*Records shown*:
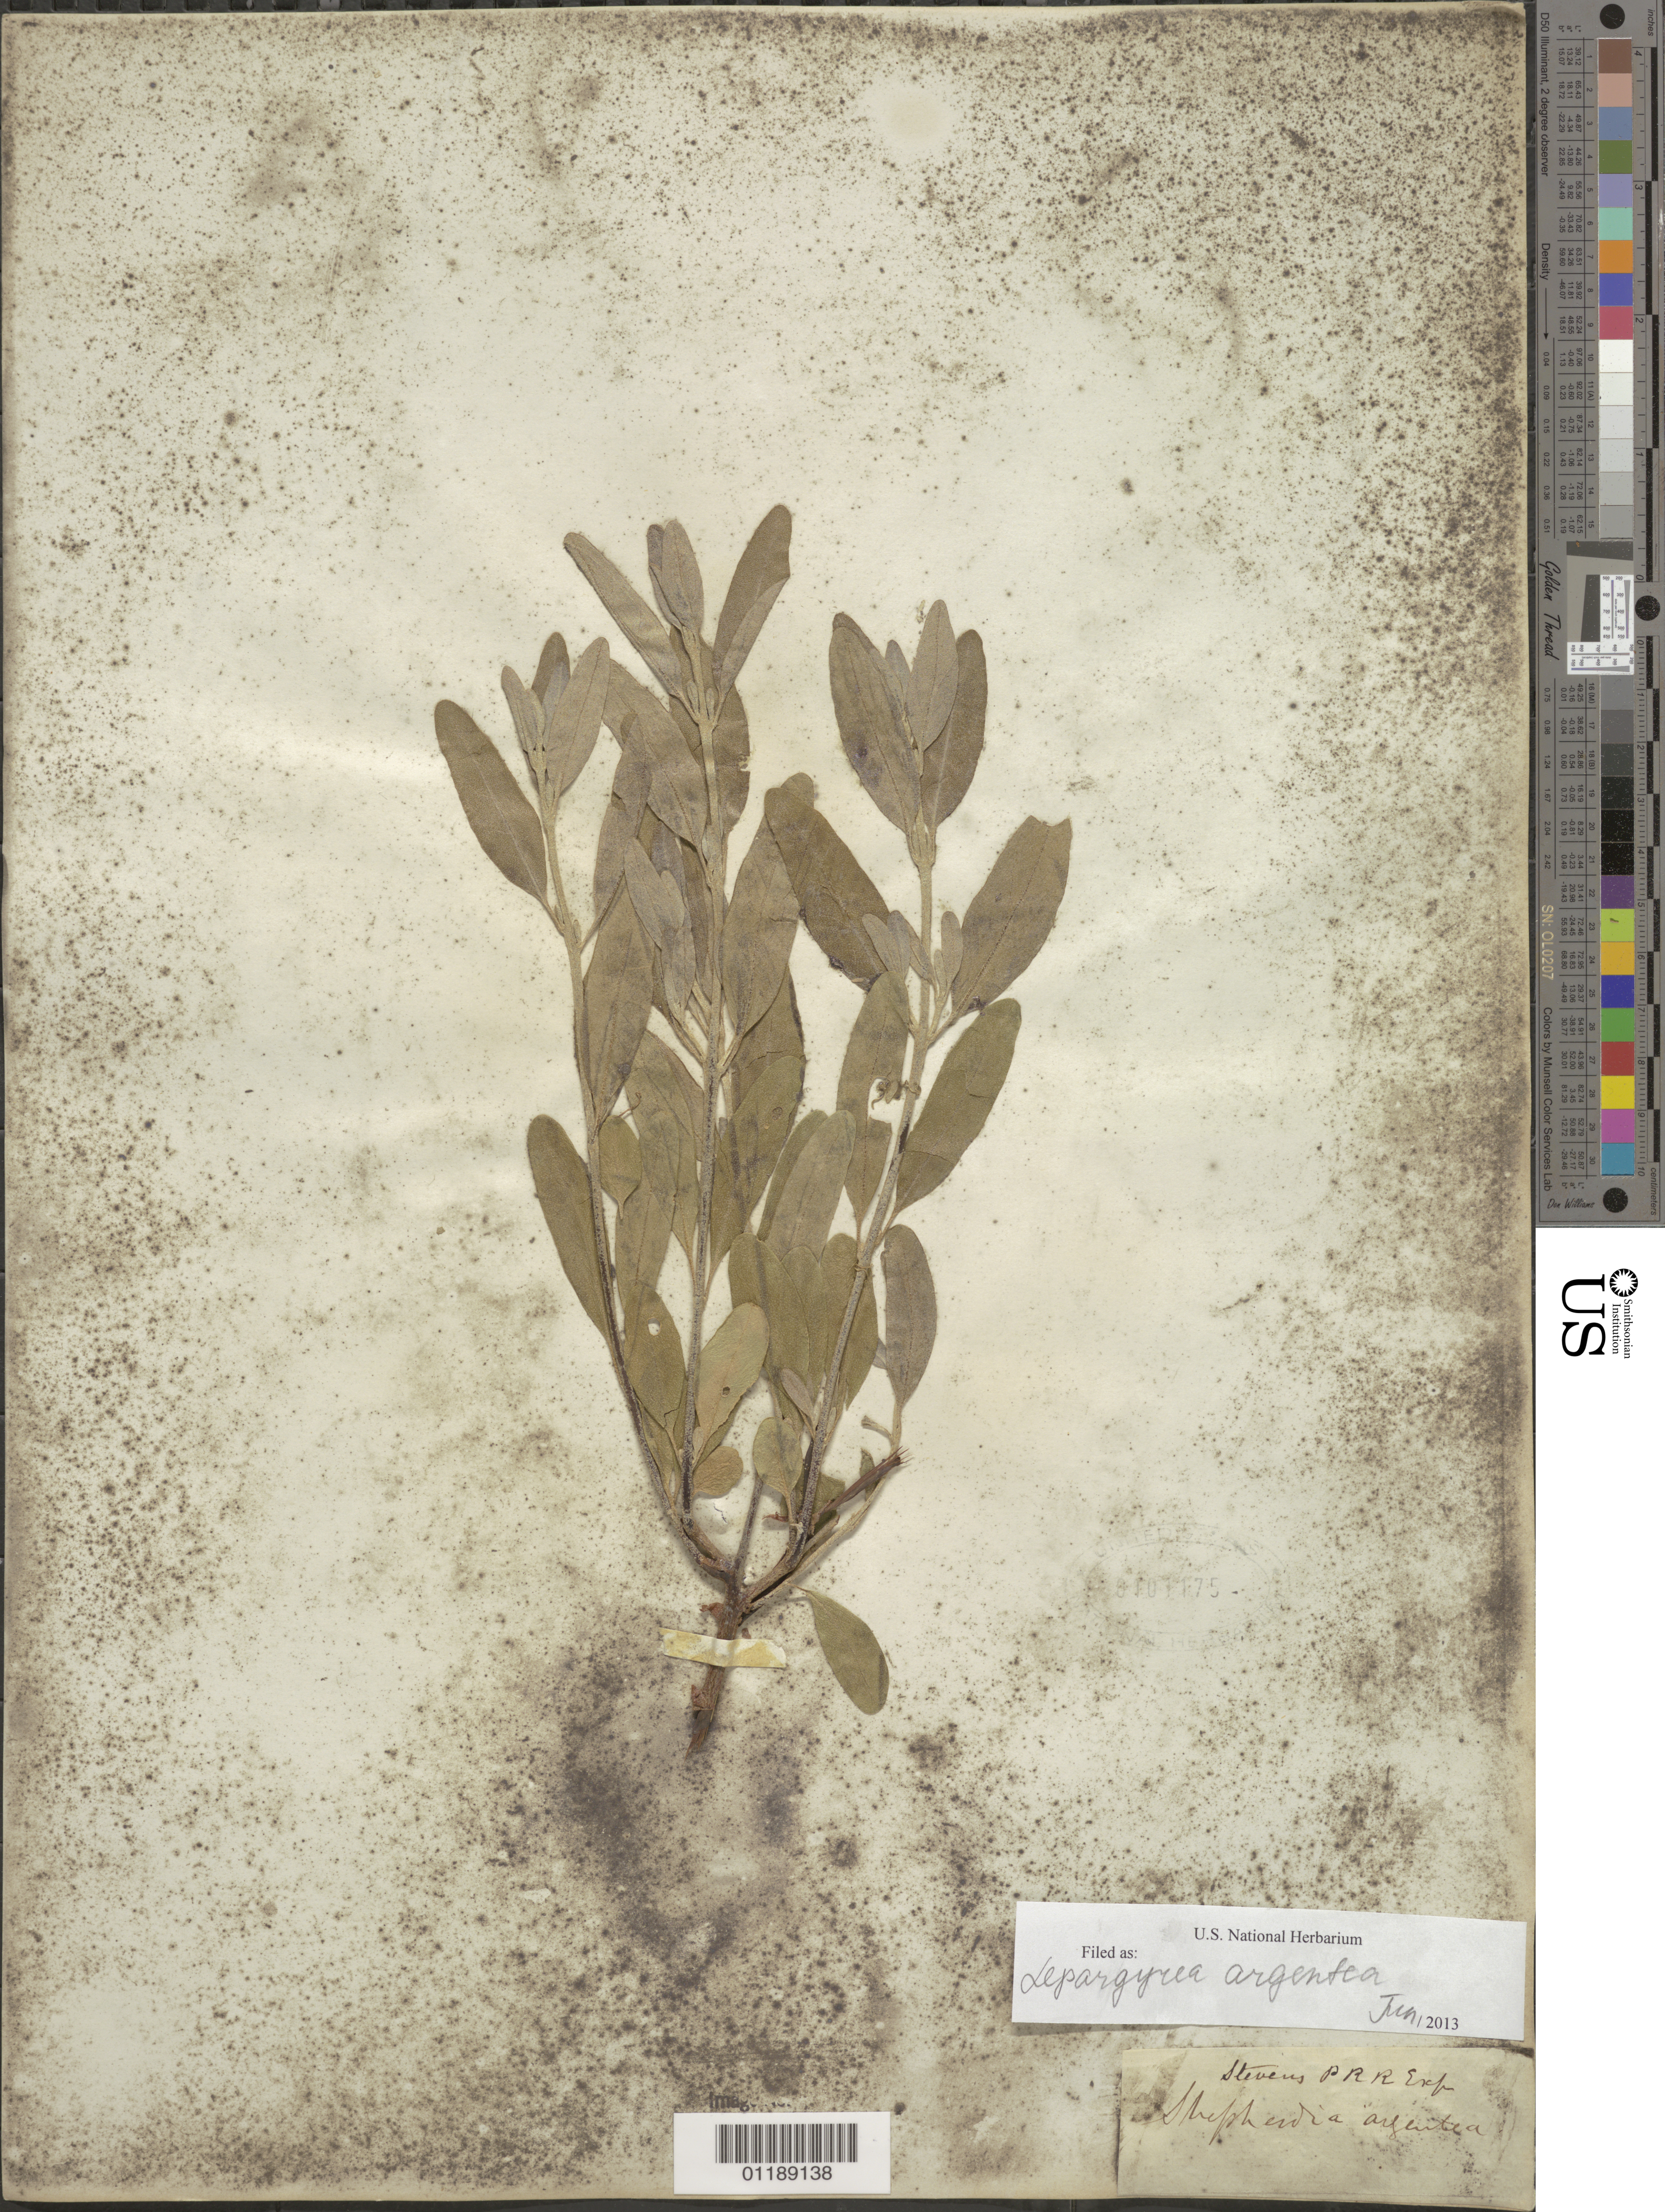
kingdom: Plantae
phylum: Tracheophyta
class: Magnoliopsida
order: Rosales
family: Elaeagnaceae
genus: Shepherdia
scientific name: Shepherdia argentea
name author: (Pursh) Nutt.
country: United States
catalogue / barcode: US 101175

*What you need to do*:
Reproduce every line of the data above verbatim, leaving out the picture.

*Solution to this problem*:
kingdom: Plantae
phylum: Tracheophyta
class: Magnoliopsida
order: Rosales
family: Elaeagnaceae
genus: Shepherdia
scientific name: Shepherdia argentea
name author: (Pursh) Nutt.
country: United States
catalogue / barcode: US 101175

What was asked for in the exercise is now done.